Taktik nükleer silahların kullanım ihtimali 2014 yılında bu defa Kırım’ın ilhakı sırasında gündeme geldi. Rus ordusunun, Kırım’daki operasyonuna karşı NATO’dan bir reaksiyon gelmesi halinde bölgeye taktik nükleer silah sevk ettiği iddia edildi. Rusya’nın taktik nükleer silah anlayışının bugün Ukrayna’ya karşı kullandığı orta menzilli balistik füzelere monte edilebilecek başlıkları da kapsadığını belirtmekte fayda var. Bu füzelerden bugün Litvanya tarafından bir nevi ekonomik ablukaya alınan Baltık Denizi kıyısındaki Rusya toprağı Kaliningrad’da da bulunduğu biliniyor.
Dünya belki de 2014 yılında bir nükleer çatışma ihtimalini farkında olmadan atlatsa da, taktik nükleer silahların kullanılabileceği bir çatışma senaryosu günümüzde Rusya-Ukrayna Savaşı ile yeniden yürürlüğe kondu.
2021 yılında küresel silahlanma harcamalarının 2 trilyon doları aşmış olması bir milat olarak nitelendi. Ancak bu artış yalnızca konvansiyonel silahlanmayı etkilemedi. “Nükleer Silahların Ortadan Kaldırılması İçin Uluslararası Kampanya Örgütü”nün ( The International Campaign to Abolish Nuclear Weapons / ICAN) raporuna göre 2021 yılında nükleer silah sahibi dokuz ülke cephaneliklerini geliştirmek için 82,4 milyar dolar harcadı.9 ülkenin 2020 yılında bu alandaki harcamaları ise 72,6 milyar dolardı. ABD 44,2 milyar dolarla nükleer silahlanmada ilk sırada yer alırken, onu 11,7 milyar dolar ile Çin Halk Cumhuriyeti ve 8,6 milyar dolar ile Rusya Federasyonu izledi. Doğrudan nükleer silahlara yapılan harcamaların yanı sıra AUKUS İttifakı kapsamında Avustralya’ya nükleer denizaltı teknolojisi transferini ve İngiltere’nin yeni nesil uçak gemilerinin ardından Dreadnought tipi yeni nesil nükleer denizaltılarının yapımına giriştiğine de dikkat çekmek gerekir. 4 denizaltı için İngiltere 10 milyar sterlin harcayacak. ABD eski Başkanı Trump’ın 2019 yılında nükleer güçle çalışan bir uzay gemisi inşa edilmesi için kararname imzalamış olması da yeni gelişen nükleer rekabetin henüz görünmeyen yüzünü teşkil ediyor.
Rusya-Ukrayna Savaşı’nda nükleer silah kullanılmasına ilişkin tehlike Moskova’nın hem savaş hem yaptırımlar alanında ne kadar köşeye sıkıştırılacağı ile doğrudan ilgili.

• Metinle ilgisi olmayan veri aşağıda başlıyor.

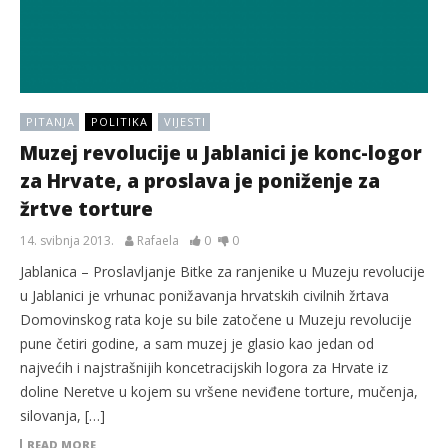
PITANJA
POLITIKA
VIJESTI
Muzej revolucije u Jablanici je konc-logor
za Hrvate, a proslava je poniženje za
žrtve torture
14. svibnja 2013.
Rafaela
0
0
Jablanica – Proslavljanje Bitke za ranjenike u Muzeju revolucije
u Jablanici je vrhunac ponižavanja hrvatskih civilnih žrtava
Domovinskog rata koje su bile zatočene u Muzeju revolucije
pune četiri godine, a sam muzej je glasio kao jedan od
najvećih i najstrašnijih koncetracijskih logora za Hrvate iz
doline Neretve u kojem su vršene neviđene torture, mučenja,
silovanja, […]
READ MORE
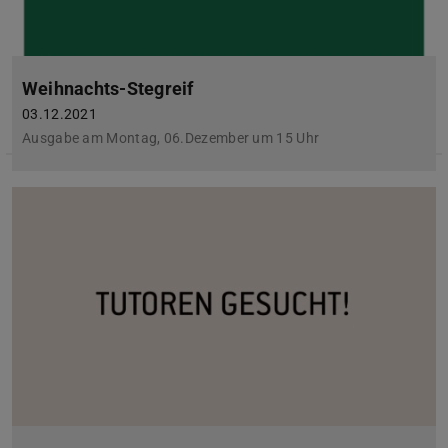
Weihnachts-Stegreif
03.12.2021
Ausgabe am Montag, 06.Dezember um 15 Uhr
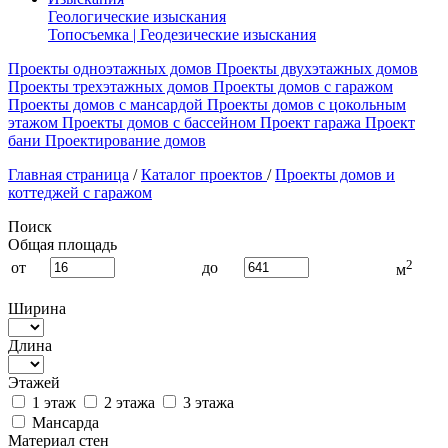
Геологические изыскания
Топосъемка | Геодезические изыскания
Проекты одноэтажных домов
Проекты двухэтажных домов
Проекты трехэтажных домов
Проекты домов с гаражом
Проекты домов с мансардой
Проекты домов с цокольным
этажом
Проекты домов с бассейном
Проект гаража
Проект
бани
Проектирование домов
Главная страница
/
Каталог проектов
/
Проекты домов и
коттеджей с гаражом
Поиск
Общая площадь
2
от
до
м
Ширина
Длина
Этажей
1 этаж
2 этажа
3 этажа
Мансарда
Материал стен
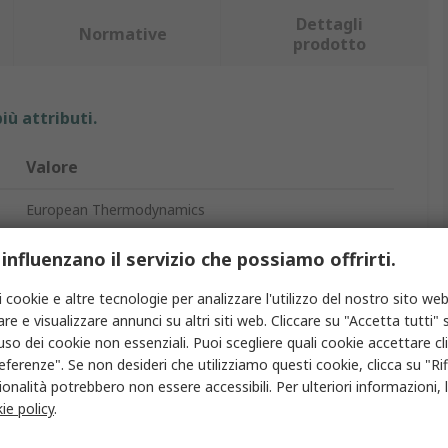
Dettagli
Normative
prodotto
iù attributi.
Valore
European Thermodynamics
Dissipatore
 influenzano il servizio che possiamo offrirti.
Universal Square Alu
i cookie e altre tecnologie per analizzare l'utilizzo del nostro sito web
re e visualizzare annunci su altri siti web. Cliccare su "Accetta tutti" s
40mm
'uso dei cookie non essenziali. Puoi scegliere quali cookie accettare c
eferenze". Se non desideri che utilizziamo questi cookie, clicca su "Rifi
40mm
onalità potrebbero non essere accessibili. Per ulteriori informazioni, l
ie policy
.
15mm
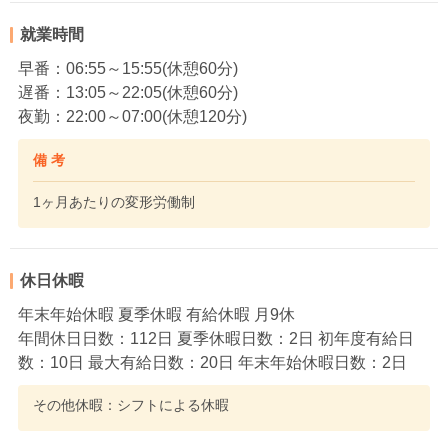
就業時間
早番：06:55～15:55(休憩60分)
遅番：13:05～22:05(休憩60分)
夜勤：22:00～07:00(休憩120分)
備 考
1ヶ月あたりの変形労働制
休日休暇
年末年始休暇 夏季休暇 有給休暇 月9休
年間休日日数：112日 夏季休暇日数：2日 初年度有給日
数：10日 最大有給日数：20日 年末年始休暇日数：2日
その他休暇：シフトによる休暇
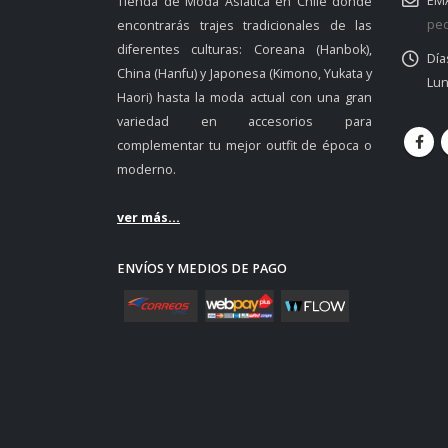
EMA
Tienda de Moda Asiática en Chile donde
ped
encontrarás trajes tradicionales de las
diferentes culturas: Coreana (Hanbok),
Día
China (Hanfu) y Japonesa (Kimono, Yukata y
Lun
Haori) hasta la moda actual con una gran
variedad en accesorios para
complementar tu mejor outfit de época o
moderno.
ver más...
ENVÍOS Y MEDIOS DE PAGO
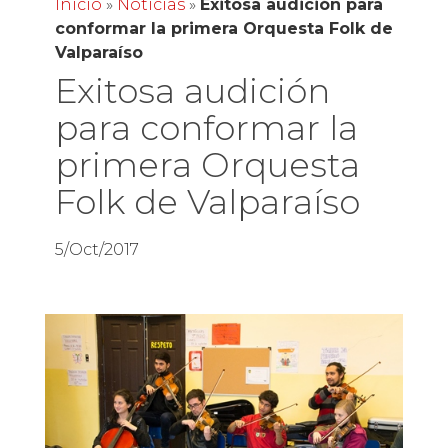
Inicio
»
Noticias
»
Exitosa audición para
conformar la primera Orquesta Folk de
Valparaíso
Exitosa audición
para conformar la
primera Orquesta
Folk de Valparaíso
5/Oct/2017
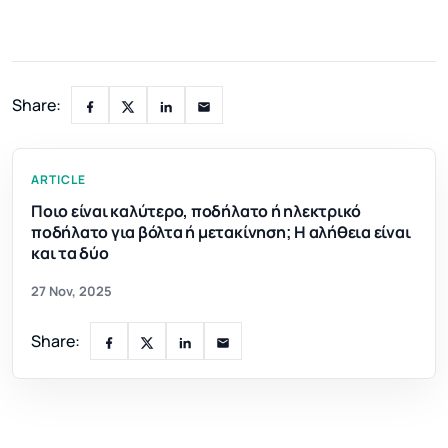
Share:
ARTICLE
Ποιο είναι καλύτερο, ποδήλατο ή ηλεκτρικό
ποδήλατο για βόλτα ή μετακίνηση; Η αλήθεια είναι
και τα δύο
27 Nov, 2025
Share:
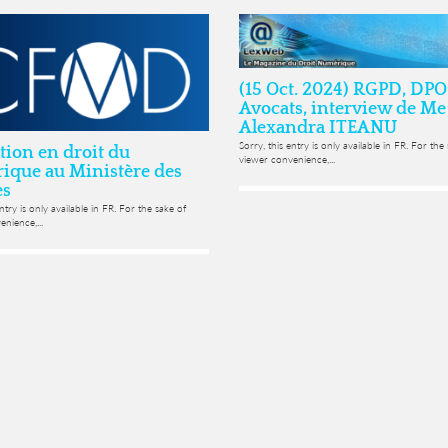
(15 Oct. 2024) RGPD, DPO
Avocats, interview de Me
Alexandra ITEANU
Sorry, this entry is only available in FR. For the
ion en droit du
viewer convenience,...
ique au Ministère des
s
entry is only available in FR. For the sake of
nience,...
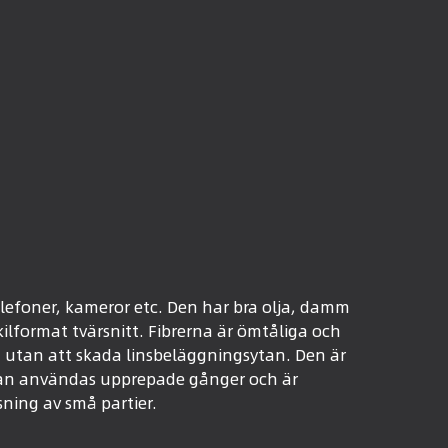
elefoner, kameror etc. Den har bra olja, damm
kilformat tvärsnitt. Fibrerna är ömtåliga och
 utan att skada linsbeläggningsytan. Den är
 kan användas upprepade gånger och är
sning av små partier.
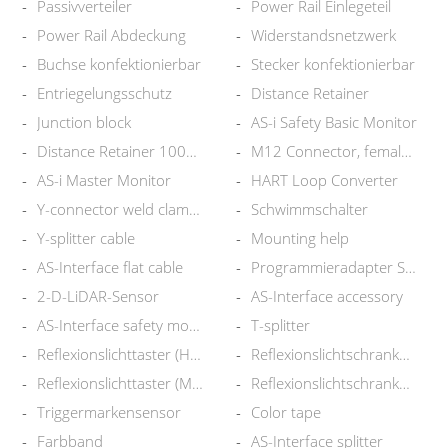
Passivverteiler
Power Rail Einlegeteil
Power Rail Abdeckung
Widerstandsnetzwerk
Buchse konfektionierbar
Stecker konfektionierbar
Entriegelungsschutz
Distance Retainer
Junction block
AS-i Safety Basic Monitor
Distance Retainer 100pcs
M12 Connector, female, LED Set
AS-i Master Monitor
HART Loop Converter
Y-connector weld clamp tap
Schwimmschalter
Y-splitter cable
Mounting help
AS-Interface flat cable
Programmieradapter SC-System
2-D-LiDAR-Sensor
AS-Interface accessory
AS-Interface safety module
T-splitter
Reflexionslichttaster (HGW)
Reflexionslichtschranke (Glas)
Reflexionslichttaster (MsT)
Reflexionslichtschranke (k P)
Triggermarkensensor
Color tape
Farbband
AS-Interface splitter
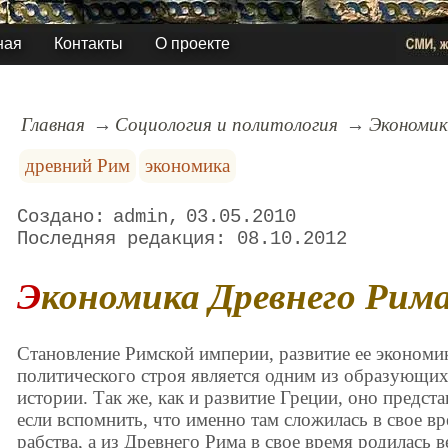
ная
Контакты
О проекте
Главная
Социология и политология
Экономик
древний Рим
экономика
admin
03.05.2010
08.10.2012
Экономика Древнего Рим
Становление Римской империи, развитие ее экономи
политического строя является одним из образующих
истории. Так же, как и развитие Греции, оно предст
если вспомнить, что именно там сложилась в свое вр
рабства, а из Древнего Рима в свое время родилась 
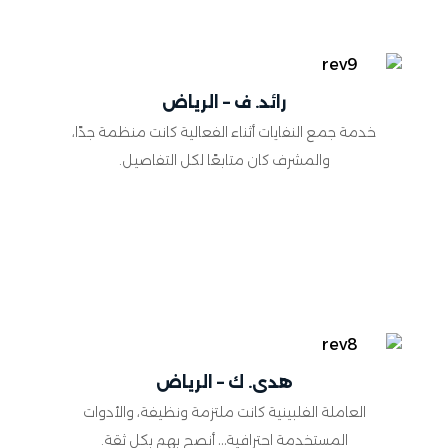
رائد. ف – الرياض
خدمة جمع النفايات أثناء الفعالية كانت منظمة جدًا،
والمشرف كان متابعًا لكل التفاصيل.
هدى. ك – الرياض
العاملة الفلبينية كانت ملتزمة ونظيفة، والأدوات
المستخدمة احترافية… أنصح بهم بكل ثقة.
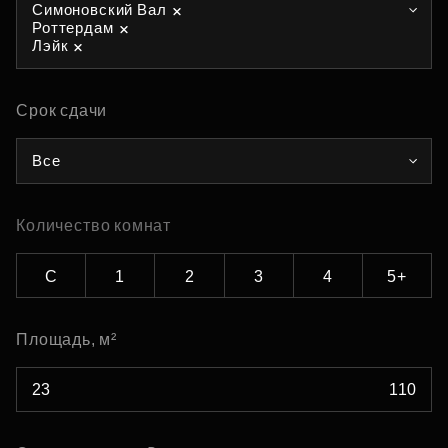
Симоновский Вал
Роттердам
Лэйк
Срок сдачи
Все
Количество комнат
С
1
2
3
4
5+
Площадь, м²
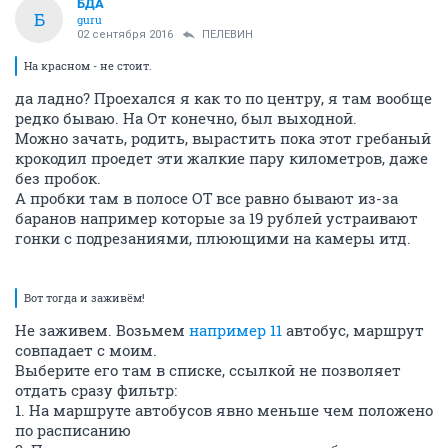
БДА
Б
guru
02 сентября 2016
ПЕЛЕВИН
На красном - не стоит.
да ладно? Проехался я как то по центру, я там вообще
редко бываю. На От конечно, был выходной.
Можно зачать, родить, вырастить пока этот гребаный
крокодил проедет эти жалкие пару километров, даже
без пробок.
А пробки там в полосе ОТ все равно бывают из-за
баранов например которые за 19 рублей устраивают
гонки с подрезаниями, плюющими на камеры итд.
Вот тогда и заживём!
Не заживем. Возьмем
например 11
автобус, маршрут
совпадает с моим.
Выберите его там в списке, ссылкой не позволяет
отдать сразу фильтр:
1. На маршруте автобусов явно меньше чем положено
по расписанию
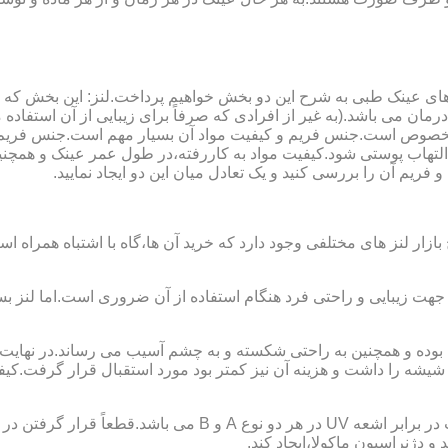
ای عینک طبی به شرح این دو بخش خواهیم پرداخت.لنز: این بخش که
مان می باشد.(به غیر از افرادی که صرفاً برای زیبایی از آن استفا
ابی مخصوص است.جنس فریم و کیفیت مواد آن بسیار مهم است.جنس فری
تهاب پوستی شود.کیفیت مواد به کاررفته،در طول عمر عینک و همچنین 
یم آن را بررسی کنید و یک تعادل میان این دو ایجاد نمایید.
ازار لنز های مختلفی وجود دارد که خرید آن ها،گاه با اشتباه همراه
جهت زیبایی و راحتی فرد هنگام استفاده از آن ضروری است.اما لنز بس
شه را داشت و هزینه آن نیز کمتر بود مورد استقبال قرار گرفت.کیفیت
 دژنراسیون ماکولا،ایجاد کند.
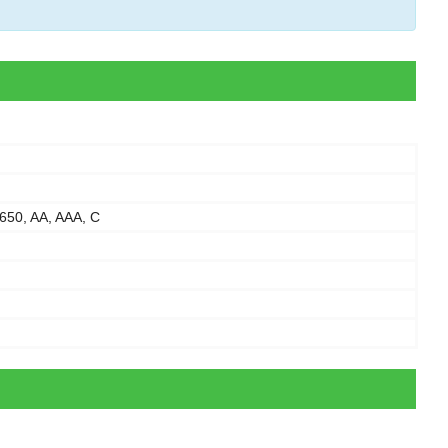
650, AA, AAA, C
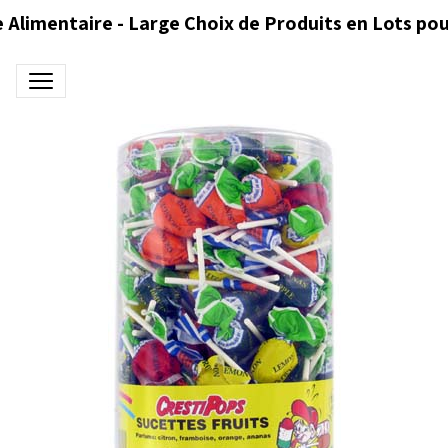
 Alimentaire - Large Choix de Produits en Lots pou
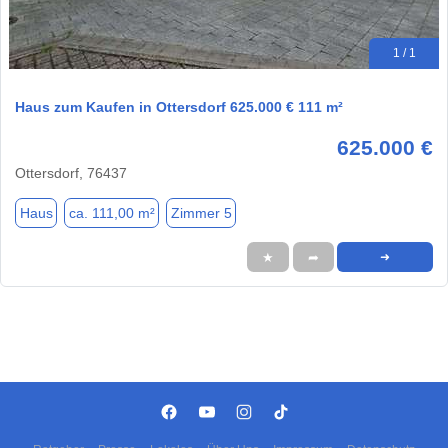
1 / 1
Haus zum Kaufen in Ottersdorf 625.000 € 111 m²
625.000 €
Ottersdorf, 76437
Haus
ca. 111,00 m²
Zimmer 5
★
➦
➜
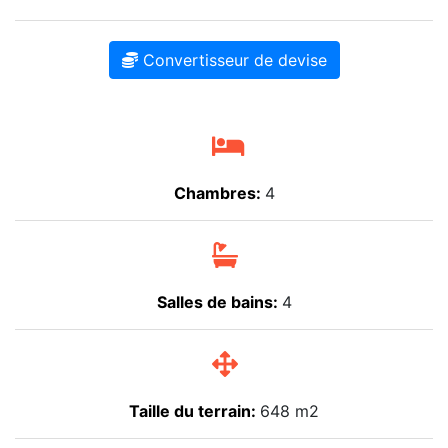
Convertisseur de devise
Chambres:
4
Salles de bains:
4
Taille du terrain:
648 m2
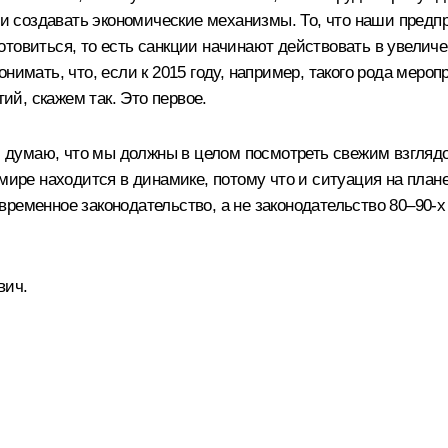
, и создавать экономические механизмы. То, что наши пред
товиться, то есть санкции начинают действовать в увеличен
нимать, что, если к 2015 году, например, такого рода меро
й, скажем так. Это первое.
 Я думаю, что мы должны в целом посмотреть свежим взглядо
мире находится в динамике, потому что и ситуация на план
ременное законодательство, а не законодательство 80–90-х 
вич.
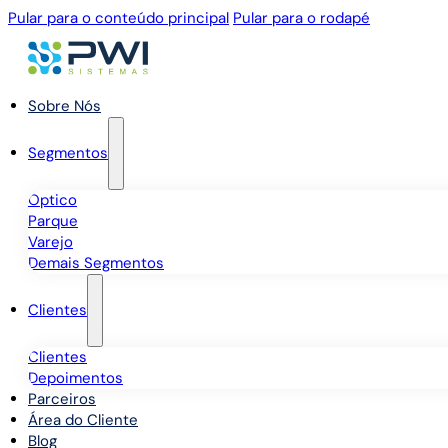
Pular para o conteúdo principal
Pular para o rodapé
Sobre Nós
Segmentos
Óptico
Parque
Varejo
Demais Segmentos
Clientes
Clientes
Depoimentos
Parceiros
Área do Cliente
Blog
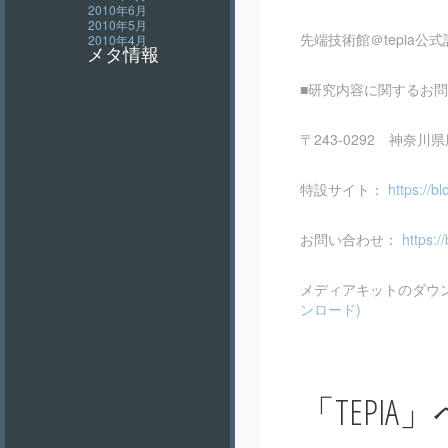
2010年6月
2010年5月
先端技術館＠tepia公
2010年4月
メタ情報
■研究内容に関するお
〒243-0292 神
特設サイト：
https://bl
お問い合わせ：
https://
メディアキットのダウ
ンロード)
「
TEPIA
」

Ancak 11 Eylül saldırıları ile başlayan süreç, küresel güç odaklarının dünyanın her hangi bir yerinde bir nükleer silahın kullanılacağı terör saldırısı ya da çatışma arayışı içerisinde olduğuna işaret ediyor. Nükleer silahlanmanın savaş sebebi sayılacağı en yakın çatışma bölgesi olarak İran ön plana çıkarken, siyasi ve ekonomik kriz girdabından çıkamayan Pakistan da potansiyel nükleer tehdit kaynağı olarak gündemdeki yerini koruyor.